This is a sentence I often have to say to myself. Be kind, and shut your trap.
I’ve been seriously wounded by some people in the area of friendship, and honestly, there is a part of me that is still grieving. But you know what? There are times that I just need to be more loving, and shut my trap.
When a friend comes to me with stuff they want to talk out, it’s in my nature to verbally process it out loud back to them. Sometimes people need that. Mostly though, people need to be heard, which involves me shutting my trap.
Talking things out to process is kinda my thing. It’s how Aaron and I work through conflict. We say this sentence alot, “So what I hear you saying is *insert repeating stuff back to spouse*.” This allows us to see if the other person is really hearing what we are saying. It usually diverts some arguments.

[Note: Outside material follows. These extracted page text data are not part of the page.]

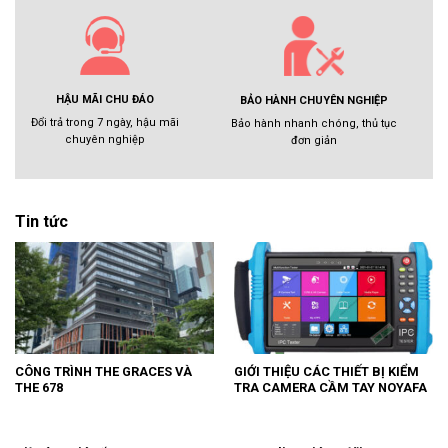
HẬU MÃI CHU ĐÁO
BẢO HÀNH CHUYÊN NGHIỆP
Đổi trả trong 7 ngày, hậu mãi
Bảo hành nhanh chóng, thủ tục
chuyên nghiệp
đơn giản
Tin tức
CÔNG TRÌNH THE GRACES VÀ
GIỚI THIỆU CÁC THIẾT BỊ KIỂM
THE 678
TRA CAMERA CẦM TAY NOYAFA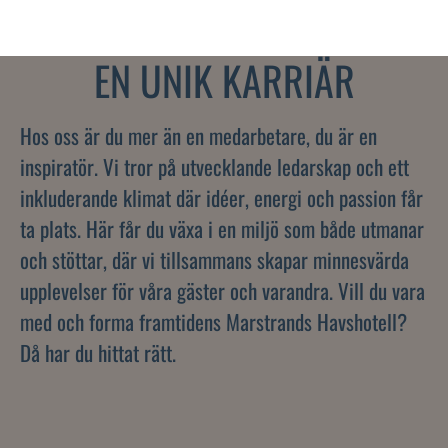
EN UNIK KARRIÄR
Hos oss är du mer än en medarbetare, du är en
inspiratör. Vi tror på utvecklande ledarskap och ett
inkluderande klimat där idéer, energi och passion får
ta plats. Här får du växa i en miljö som både utmanar
och stöttar, där vi tillsammans skapar minnesvärda
upplevelser för våra gäster och varandra. Vill du vara
med och forma framtidens Marstrands Havshotell?
Då har du hittat rätt.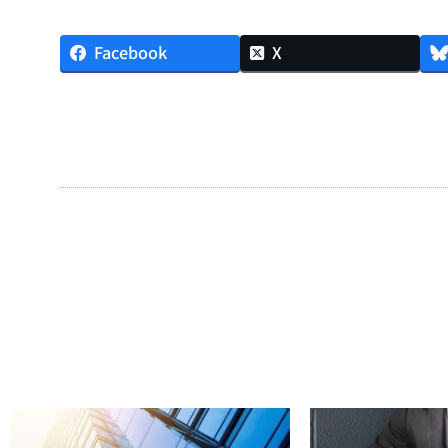
Facebook
X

There are times that I hear people talking about their lives, feelings, passions or whatever and I do feel criticized. My friend Kaitlyn made a lovely and soft-hearted point: It’s not fair to construe someone’s passion as criticism, simply because maybe I’m a tad wounded about what they are speaking on.
Instead of reacting, and using social media to air my grievances, I’m trying to learn to be more loving, and shut my trap. I feel like facebook does give me a lot of exposure to peoples thoughts and words, without really hearing their feelings, or seeing their face. You can not de-value or underestimate the power of looking someone in the eye while they talk to you. Words are so much easier to type than to say.
I’m trying to learn not to react out of pain, and not be so touchy about people “judging” me when really they are just excited about stuff. I’m turning my eyes to the Lord (or trying to), attempting to be more loving, and more often than not, shut my trap.
*disclaimer: this topic has been brewing in my mind for weeks, and is on no way connectedf to any person, place or actual occurence in the last few days. I’m not talking about you, I’m talking about me.